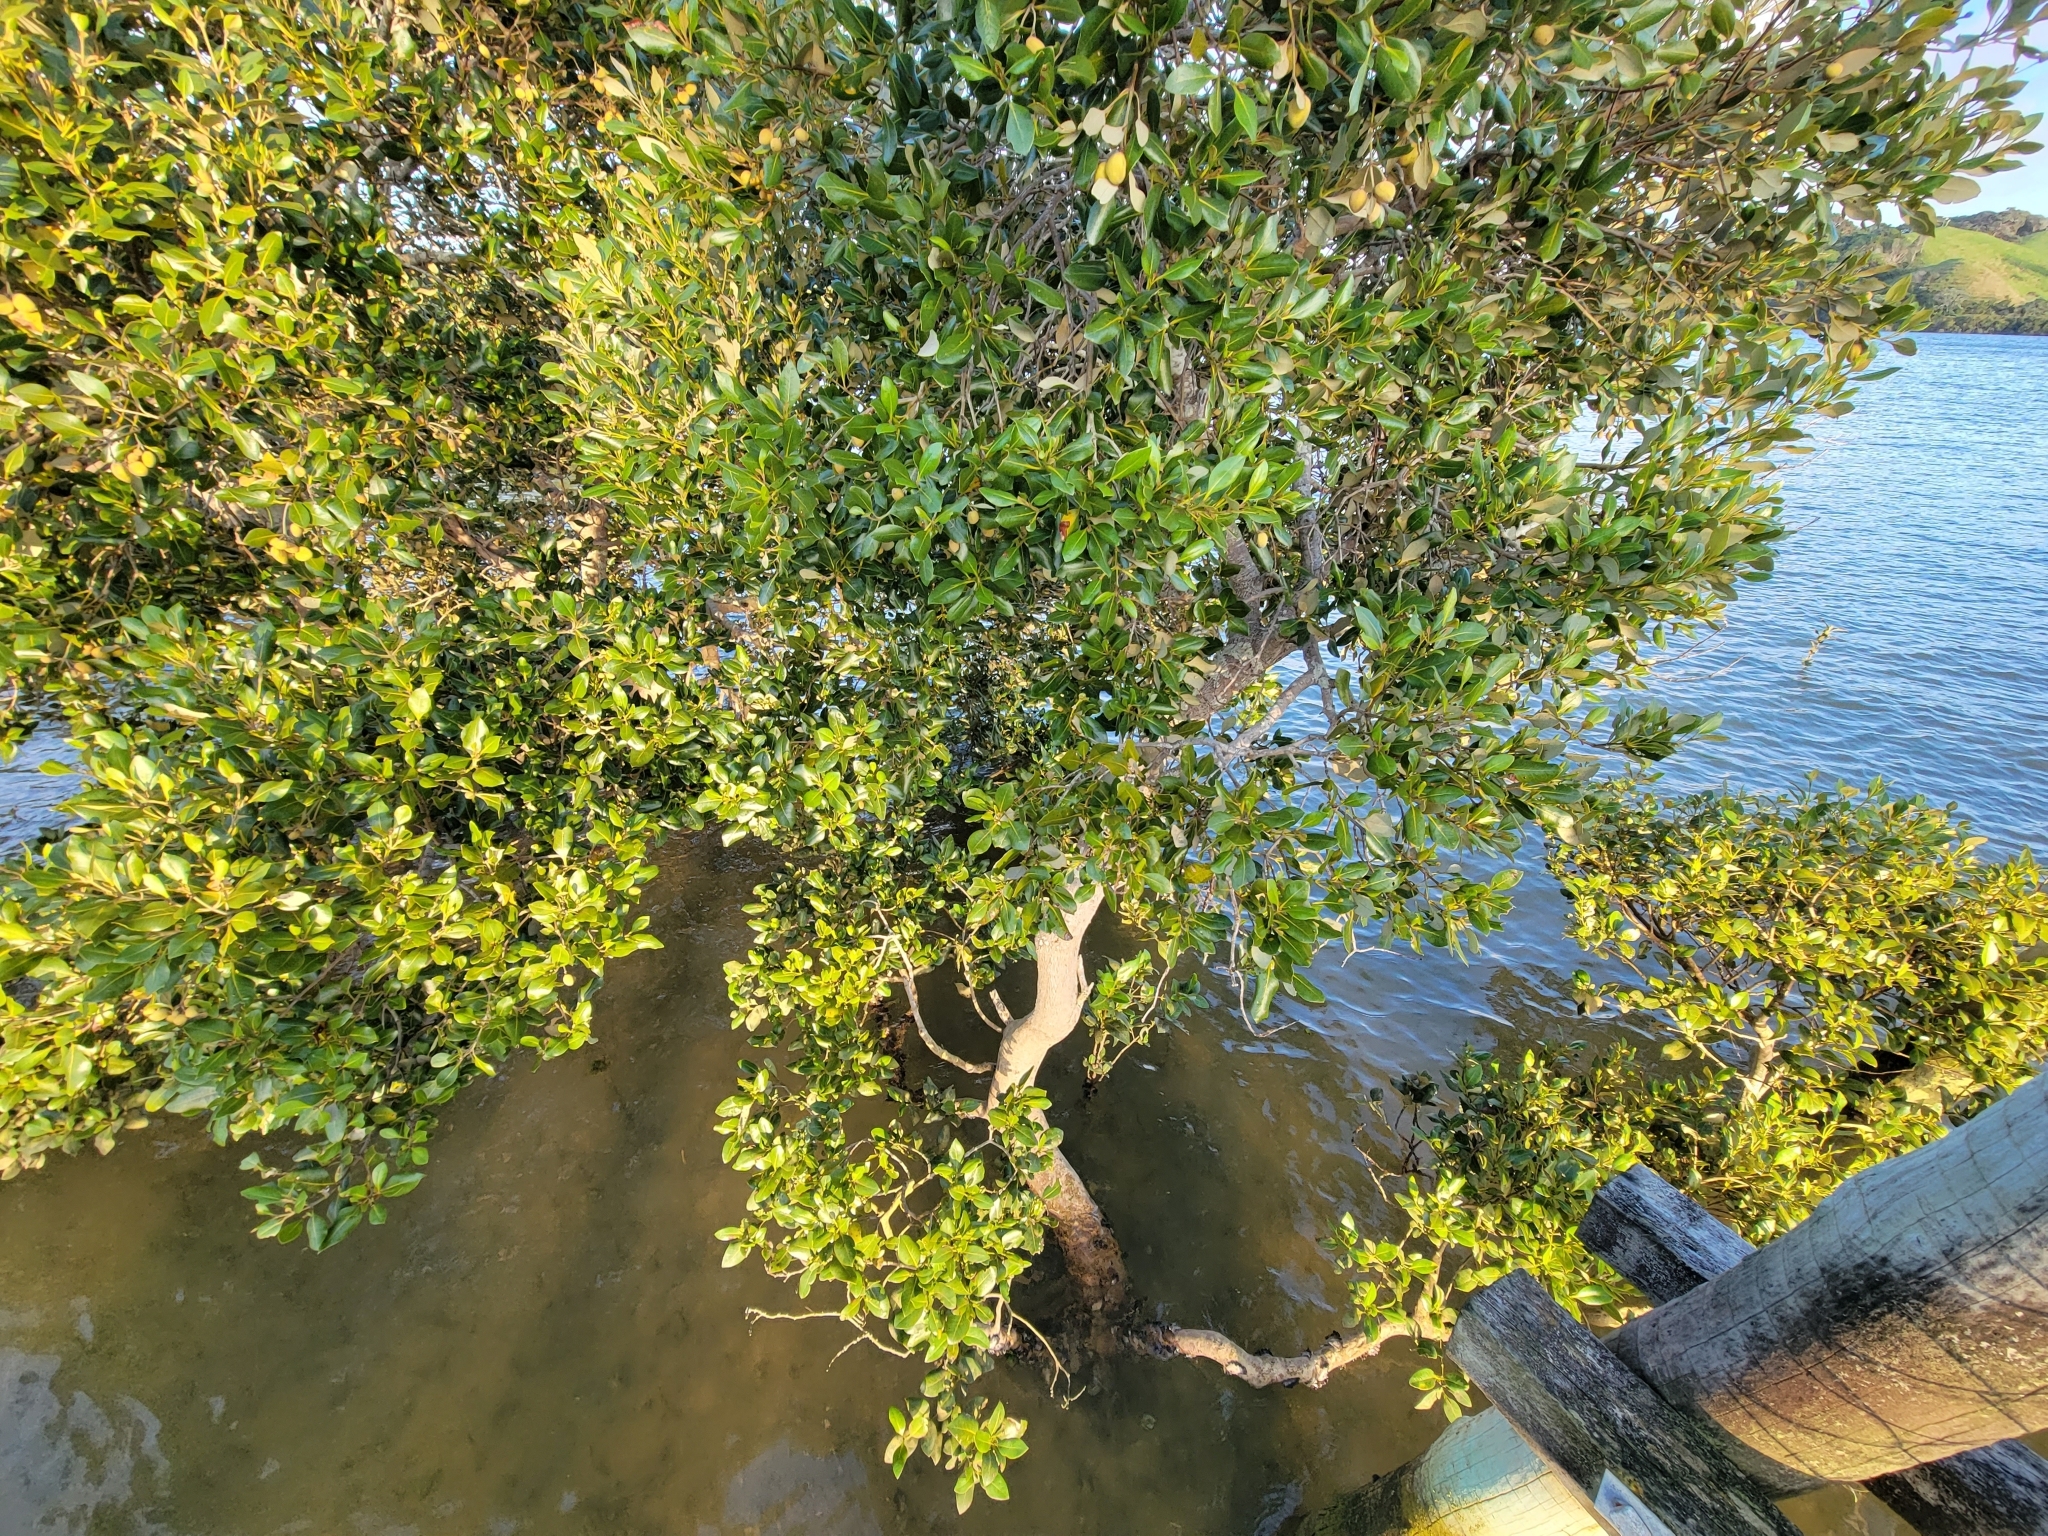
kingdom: Plantae
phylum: Tracheophyta
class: Magnoliopsida
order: Lamiales
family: Acanthaceae
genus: Avicennia
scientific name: Avicennia marina
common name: Gray mangrove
+ + +
WHAT IS BEING ASKED. Can you copy everything from the line containing "phylum: Tracheophyta" down to the last line above, without changing a character?

OUTPUT OF THE TASK.
phylum: Tracheophyta
class: Magnoliopsida
order: Lamiales
family: Acanthaceae
genus: Avicennia
scientific name: Avicennia marina
common name: Gray mangrove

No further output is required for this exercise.